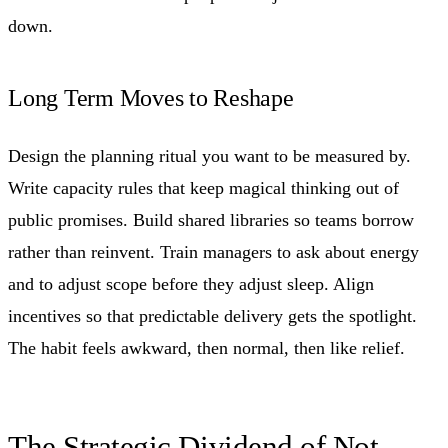
down.
Long Term Moves to Reshape
Design the planning ritual you want to be measured by.
Write capacity rules that keep magical thinking out of
public promises. Build shared libraries so teams borrow
rather than reinvent. Train managers to ask about energy
and to adjust scope before they adjust sleep. Align
incentives so that predictable delivery gets the spotlight.
The habit feels awkward, then normal, then like relief.
The Strategic Dividend of Not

_Problem to solve:_
All entries need repeating exactly, but without the pictures.

_Answer for this exercise:_
down.
Long Term Moves to Reshape
Design the planning ritual you want to be measured by.
Write capacity rules that keep magical thinking out of
public promises. Build shared libraries so teams borrow
rather than reinvent. Train managers to ask about energy
and to adjust scope before they adjust sleep. Align
incentives so that predictable delivery gets the spotlight.
The habit feels awkward, then normal, then like relief.
The Strategic Dividend of Not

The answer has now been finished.